::: DATA FOR REVIEW :::

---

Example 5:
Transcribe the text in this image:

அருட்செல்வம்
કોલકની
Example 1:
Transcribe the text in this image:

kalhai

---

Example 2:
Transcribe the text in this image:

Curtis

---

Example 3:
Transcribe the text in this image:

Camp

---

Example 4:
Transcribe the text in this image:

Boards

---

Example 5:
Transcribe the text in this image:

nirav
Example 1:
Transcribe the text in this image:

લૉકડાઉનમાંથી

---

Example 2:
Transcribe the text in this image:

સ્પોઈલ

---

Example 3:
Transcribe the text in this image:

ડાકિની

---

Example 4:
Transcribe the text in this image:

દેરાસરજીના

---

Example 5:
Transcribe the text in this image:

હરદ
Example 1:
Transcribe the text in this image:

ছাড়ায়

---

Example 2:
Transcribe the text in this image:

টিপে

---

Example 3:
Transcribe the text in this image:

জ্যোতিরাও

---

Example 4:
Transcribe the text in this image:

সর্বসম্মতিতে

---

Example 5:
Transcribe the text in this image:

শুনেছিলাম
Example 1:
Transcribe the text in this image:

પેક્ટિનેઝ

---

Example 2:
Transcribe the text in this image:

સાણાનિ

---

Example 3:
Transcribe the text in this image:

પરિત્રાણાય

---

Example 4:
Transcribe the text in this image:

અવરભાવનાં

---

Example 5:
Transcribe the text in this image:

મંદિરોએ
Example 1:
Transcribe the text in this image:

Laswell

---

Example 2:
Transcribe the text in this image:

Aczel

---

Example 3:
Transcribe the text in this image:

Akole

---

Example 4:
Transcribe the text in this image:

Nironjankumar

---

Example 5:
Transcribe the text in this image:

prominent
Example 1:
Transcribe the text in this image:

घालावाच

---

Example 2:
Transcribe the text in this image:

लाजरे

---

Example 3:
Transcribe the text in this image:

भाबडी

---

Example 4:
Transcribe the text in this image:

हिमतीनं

:::

Reproduce every record, making sure each one stays exactly the same.

• ANSWER BOX:
---

Example 5:
Transcribe the text in this image:

அருட்செல்வம்
કોલકની
Example 1:
Transcribe the text in this image:

kalhai

---

Example 2:
Transcribe the text in this image:

Curtis

---

Example 3:
Transcribe the text in this image:

Camp

---

Example 4:
Transcribe the text in this image:

Boards

---

Example 5:
Transcribe the text in this image:

nirav
Example 1:
Transcribe the text in this image:

લૉકડાઉનમાંથી

---

Example 2:
Transcribe the text in this image:

સ્પોઈલ

---

Example 3:
Transcribe the text in this image:

ડાકિની

---

Example 4:
Transcribe the text in this image:

દેરાસરજીના

---

Example 5:
Transcribe the text in this image:

હરદ
Example 1:
Transcribe the text in this image:

ছাড়ায়

---

Example 2:
Transcribe the text in this image:

টিপে

---

Example 3:
Transcribe the text in this image:

জ্যোতিরাও

---

Example 4:
Transcribe the text in this image:

সর্বসম্মতিতে

---

Example 5:
Transcribe the text in this image:

শুনেছিলাম
Example 1:
Transcribe the text in this image:

પેક્ટિનેઝ

---

Example 2:
Transcribe the text in this image:

સાણાનિ

---

Example 3:
Transcribe the text in this image:

પરિત્રાણાય

---

Example 4:
Transcribe the text in this image:

અવરભાવનાં

---

Example 5:
Transcribe the text in this image:

મંદિરોએ
Example 1:
Transcribe the text in this image:

Laswell

---

Example 2:
Transcribe the text in this image:

Aczel

---

Example 3:
Transcribe the text in this image:

Akole

---

Example 4:
Transcribe the text in this image:

Nironjankumar

---

Example 5:
Transcribe the text in this image:

prominent
Example 1:
Transcribe the text in this image:

घालावाच

---

Example 2:
Transcribe the text in this image:

लाजरे

---

Example 3:
Transcribe the text in this image:

भाबडी

---

Example 4:
Transcribe the text in this image:

हिमतीनं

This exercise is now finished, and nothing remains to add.